Our study is the first empirical study in Uganda to attempt to determine the prevalence and factors associated with CRC. However, the results of this research should be construed with caution due to some limitations. Firstly, some of the patients’ charts had a great deal of missing data hence they were excluded from the study and secondly, the filing system at the records office entailed the use of admission numbers as opposed to the specialty or ward of admission thus fewer patients’ charts were reviewed in comparison to that in the sample size. Secondly, the catchment area of the study site is limited to majorly central Uganda and thus findings may not be generalizable to the entire country.

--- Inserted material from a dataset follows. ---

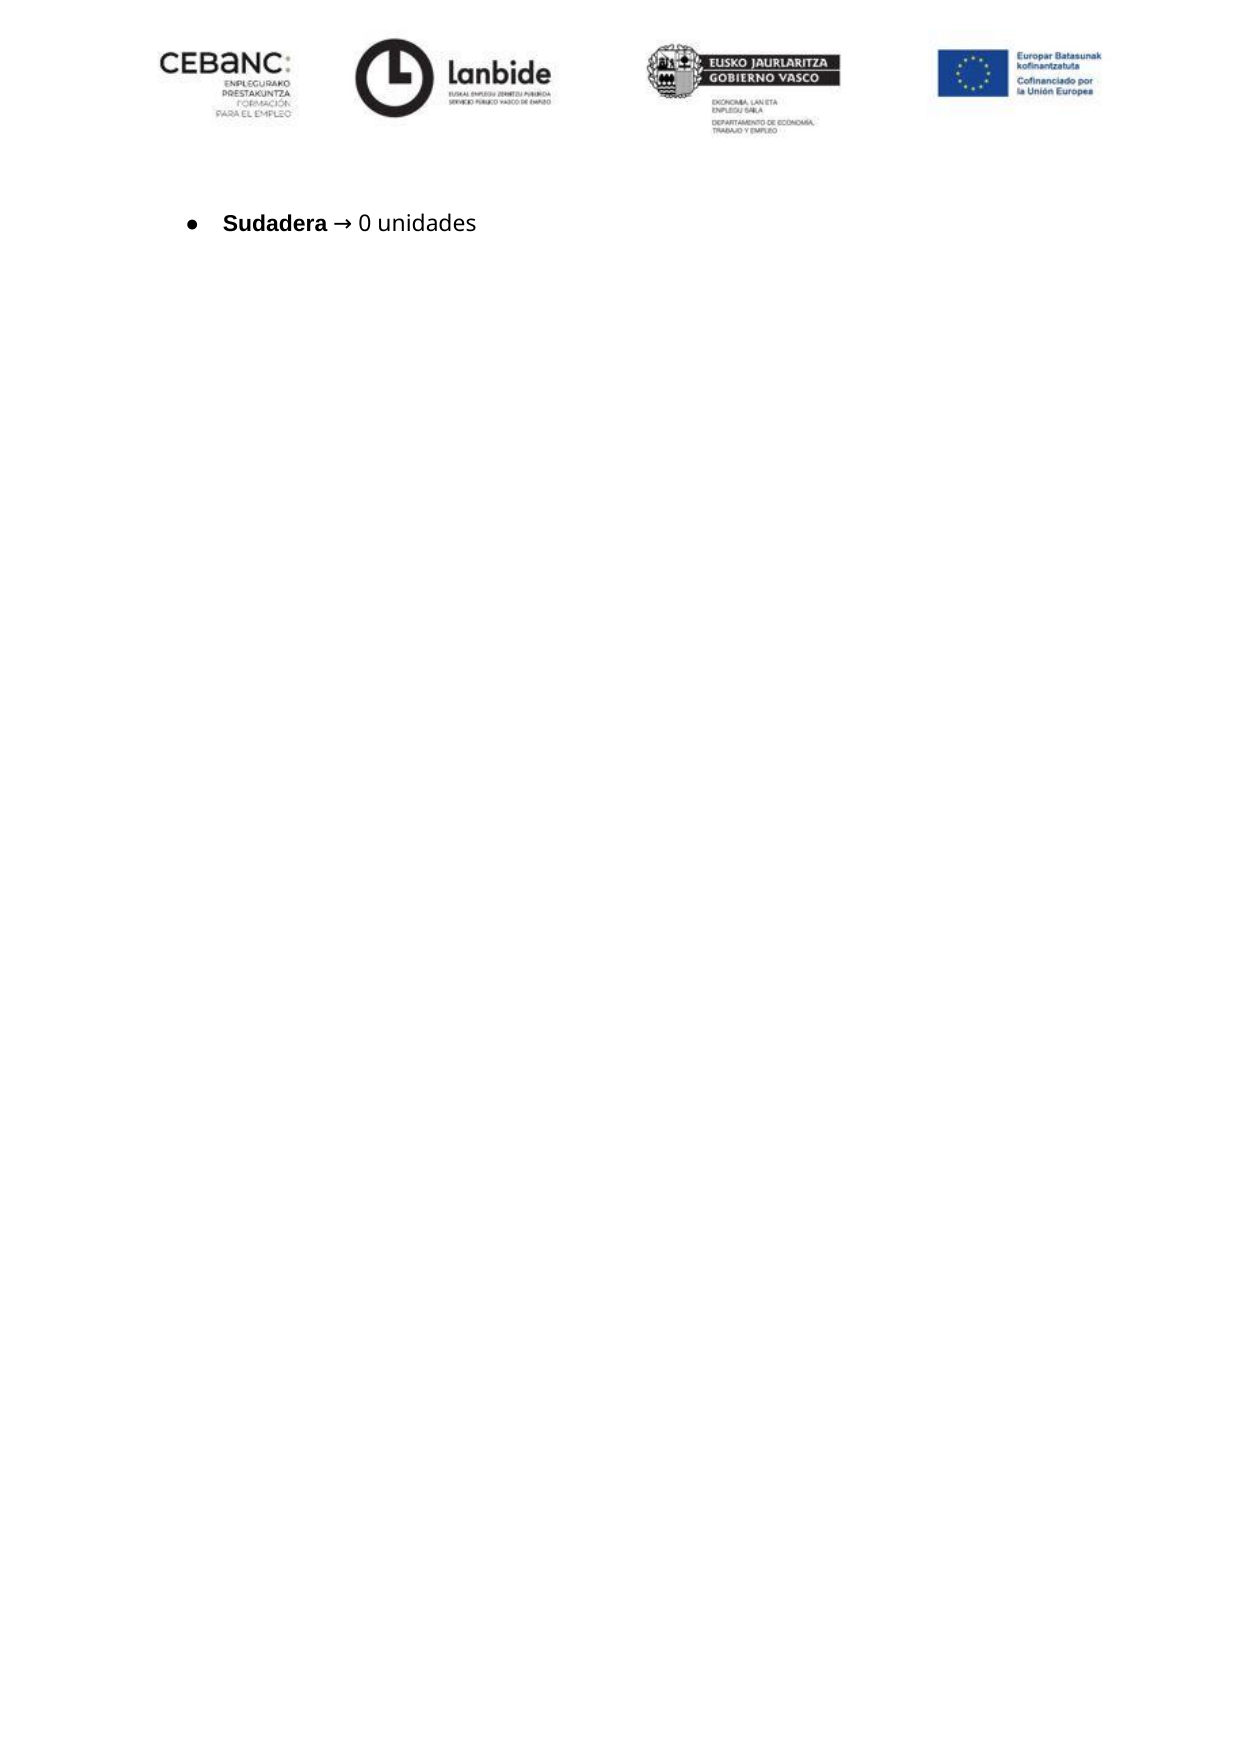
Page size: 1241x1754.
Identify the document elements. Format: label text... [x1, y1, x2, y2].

list Sudadera [185, 207, 1122, 274]
picture [147, 29, 1123, 150]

Future prospective cohort studies could be conducted to identify the population at risk and incidence of CRC. Particularly, clinicians should seek to screen patients with identifiable risk factors for CRC so that appropriate interventions are performed timely.

Conclusions

There is a substantial burden of CRC among patients with lower GIT complaints in Uganda. Females are more affected than males with a median age of 50 years or more. There was no link between sex and the site of primary lesion as previously reported by literature in other parts of the world. Notably, we found a high incidence of CRC among AYAs. Due to a lack of screening programs, patients present with advanced CRC disease which is associated with a poor prognosis. Screening and risk stratification programs need to be introduced to improve clinical outcomes of CRC patients and to enable early identification of those at risk.

Abbreviations

CRC, Colorectal carcinoma; FAPs, Familial Adenomatous Polyposis syndrome; LMICs, Low-and Middle Income Countries; MHREC, Mulago Hospital Research and Ethics Committee; MNRH, Mulago National Referral Hospital; NCDs, Non-Communicable Diseases; RCR, Retrospective Chart Review.

Acknowledgment

We extend our sincere thanks to Prof Moses Galukande for his support throughout the ideation and conceptualization of this project. We also thank Prof Sarah Kiguli the principal investigator of Health Professional Education Partnership Initiative (HEPI) for continued mentorship and financial support, Ms Evelyn Bakengesa, Ms Regina Namirembe, and Mr Edward Kasumba during the acquisition of funds. We commend the following people who supported us during the data collection process; Phillip Musoke, Brandy Nantaayi, Violah Nakulima, Patrick Nsamba, Richard Beingana, Anthony Kisaakye, Emmanuel Arthur Makai, Babrah Wannyana, Rodney Kato Ndawula, Mr Assay Balite, and Ms Jaliat Kayaga.

Funding

Research reported in this publication was supported by the Fogarty International Center of the National Institutes of Health, US Department of State’s Office of the US Global AIDS Coordinator and Health Diplomacy (S/GAC), and President’s Emergency Plan for AIDS Relief (PEPFAR) under Award Number 1R25TW011213. The content is solely the responsibility of the authors and does not necessarily represent the official views of the National Institutes of Health.

Disclosure

The authors report no conflicts of interest in this work.